Data:
↓

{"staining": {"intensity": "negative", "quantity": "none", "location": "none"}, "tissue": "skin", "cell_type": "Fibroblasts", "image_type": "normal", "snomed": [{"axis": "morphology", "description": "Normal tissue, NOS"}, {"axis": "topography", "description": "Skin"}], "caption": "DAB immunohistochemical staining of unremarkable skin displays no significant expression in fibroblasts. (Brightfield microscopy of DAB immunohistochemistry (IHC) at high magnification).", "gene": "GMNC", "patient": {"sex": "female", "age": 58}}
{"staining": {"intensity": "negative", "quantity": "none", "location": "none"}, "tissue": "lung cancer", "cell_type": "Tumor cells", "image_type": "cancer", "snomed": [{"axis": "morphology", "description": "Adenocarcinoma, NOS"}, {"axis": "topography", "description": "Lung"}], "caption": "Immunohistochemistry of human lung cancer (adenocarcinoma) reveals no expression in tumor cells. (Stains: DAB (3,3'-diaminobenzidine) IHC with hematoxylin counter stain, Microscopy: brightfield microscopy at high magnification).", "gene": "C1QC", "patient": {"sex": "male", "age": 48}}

↑
↓

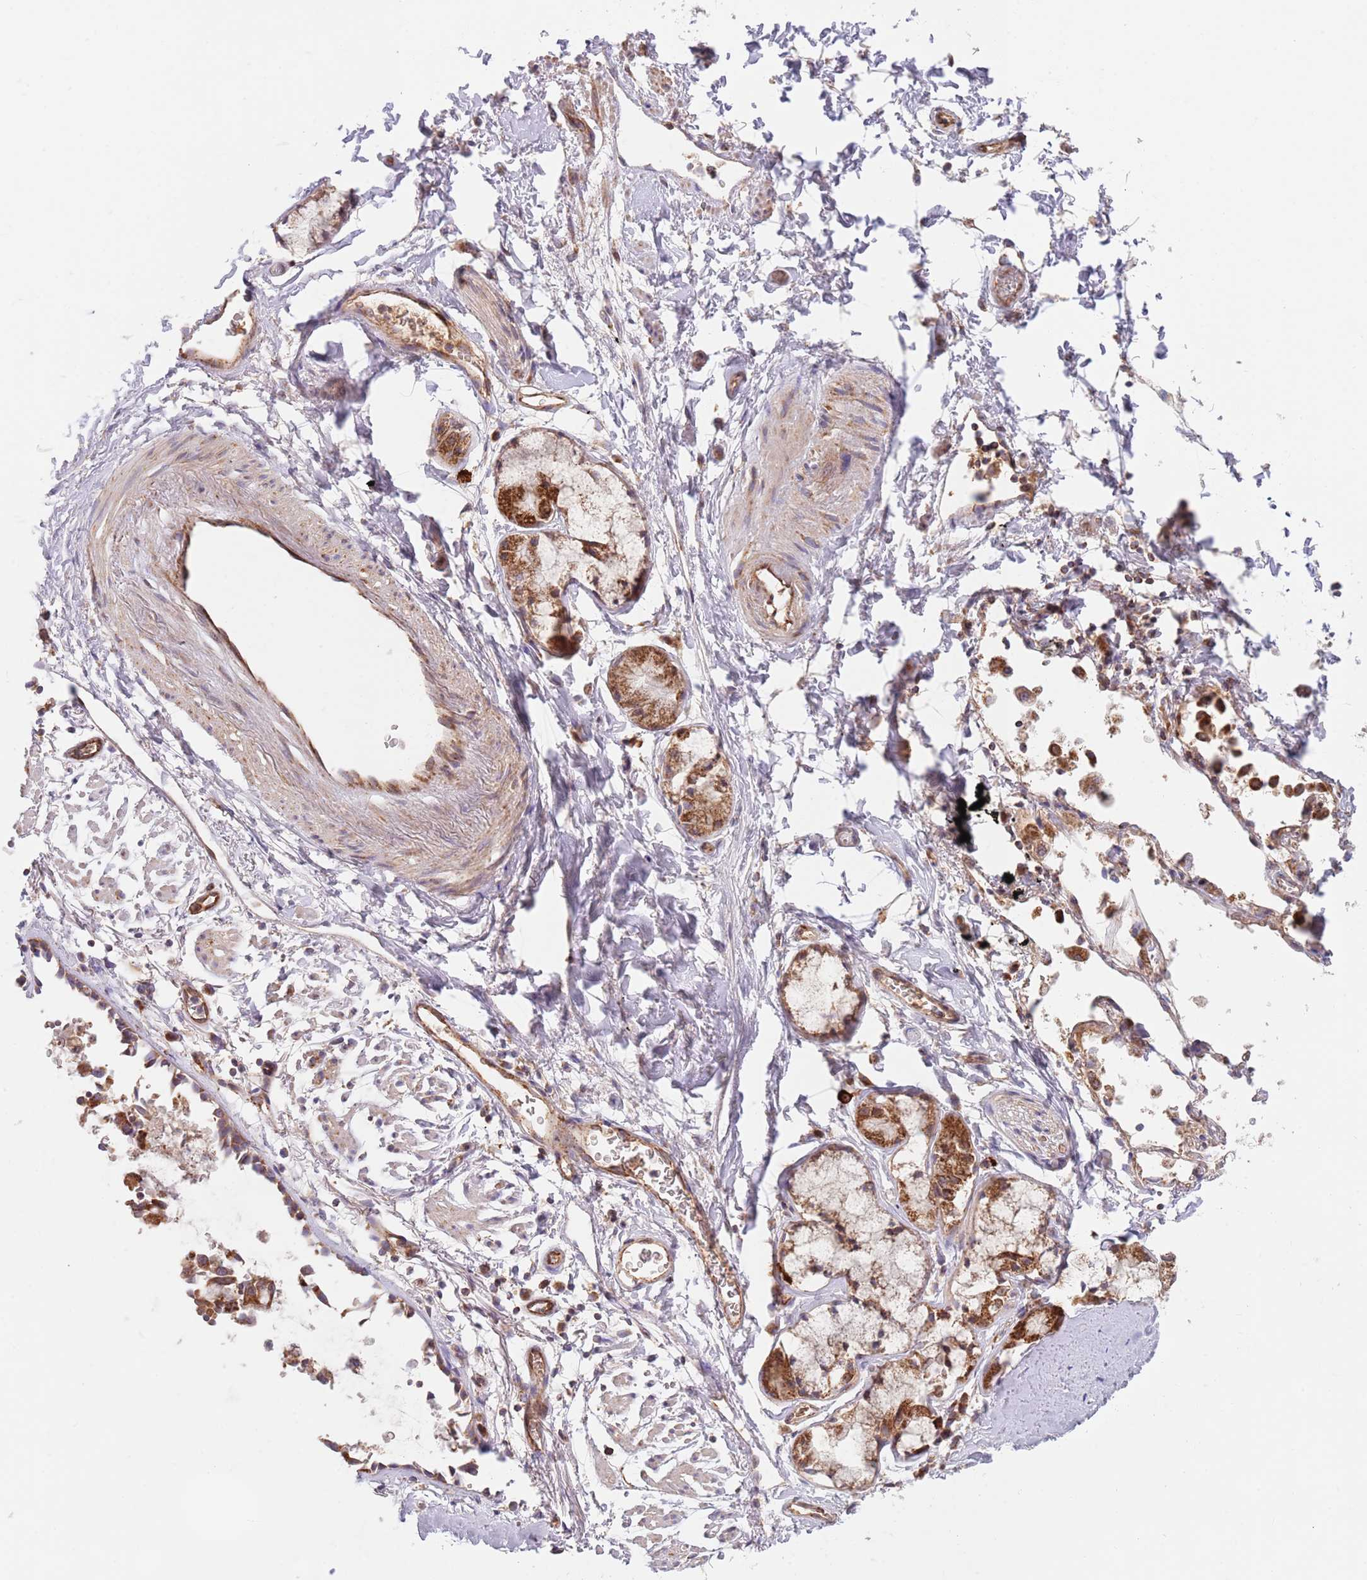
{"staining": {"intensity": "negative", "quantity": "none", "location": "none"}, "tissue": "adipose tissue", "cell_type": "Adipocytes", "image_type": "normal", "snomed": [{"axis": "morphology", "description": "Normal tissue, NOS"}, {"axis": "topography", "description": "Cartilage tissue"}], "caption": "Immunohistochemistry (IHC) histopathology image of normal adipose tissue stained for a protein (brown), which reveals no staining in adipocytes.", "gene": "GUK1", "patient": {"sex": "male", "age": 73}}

↑
↓

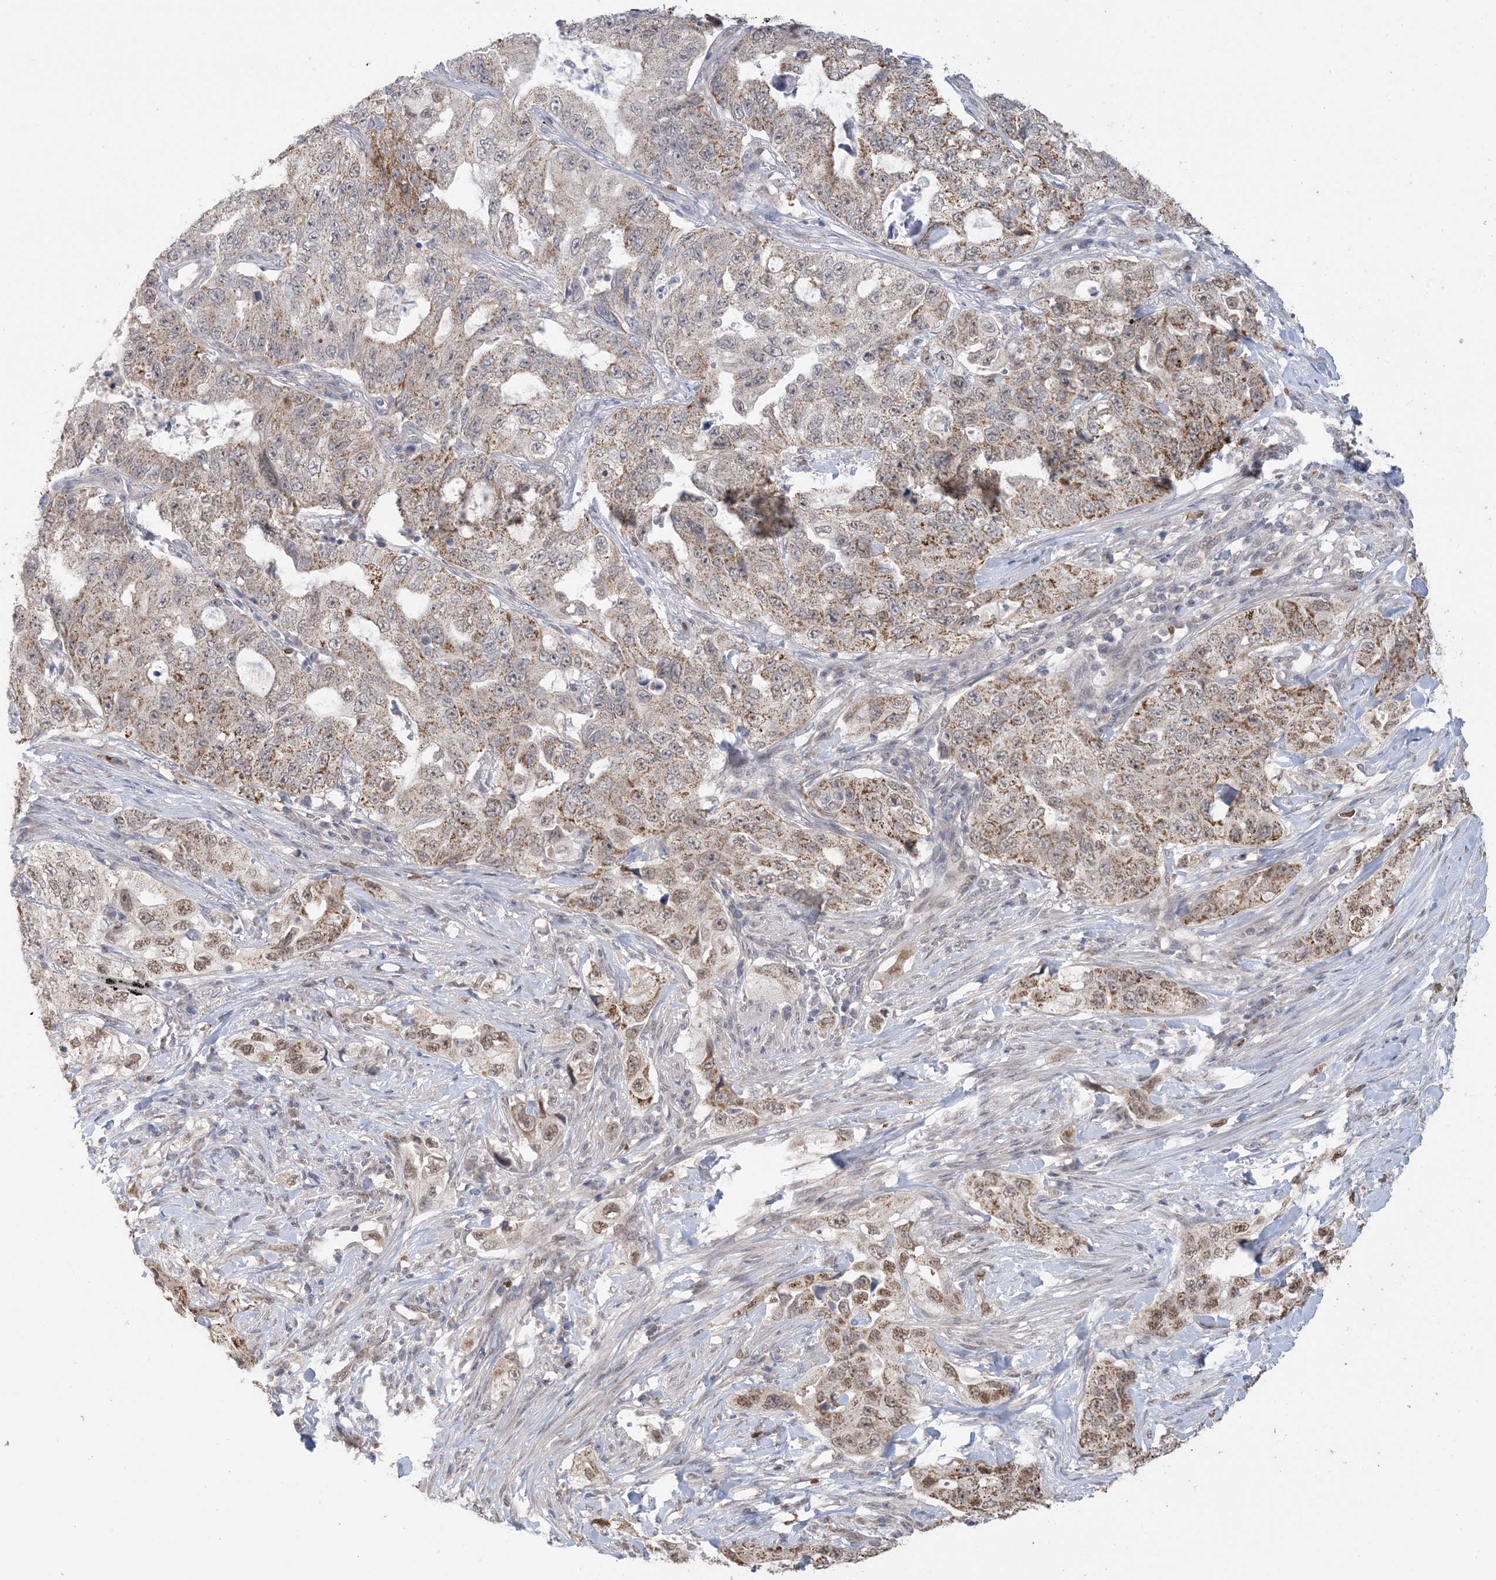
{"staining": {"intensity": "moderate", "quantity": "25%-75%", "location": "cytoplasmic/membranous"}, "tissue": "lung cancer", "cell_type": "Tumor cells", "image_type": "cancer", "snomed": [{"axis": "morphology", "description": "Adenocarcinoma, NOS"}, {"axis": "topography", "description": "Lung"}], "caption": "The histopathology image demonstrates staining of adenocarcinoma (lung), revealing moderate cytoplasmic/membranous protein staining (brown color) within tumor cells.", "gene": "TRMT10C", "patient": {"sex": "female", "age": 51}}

↑

Required work: Looking at the material, work out the number of lines holding "magnification", and write that number alone.

Solution to this exercise: 2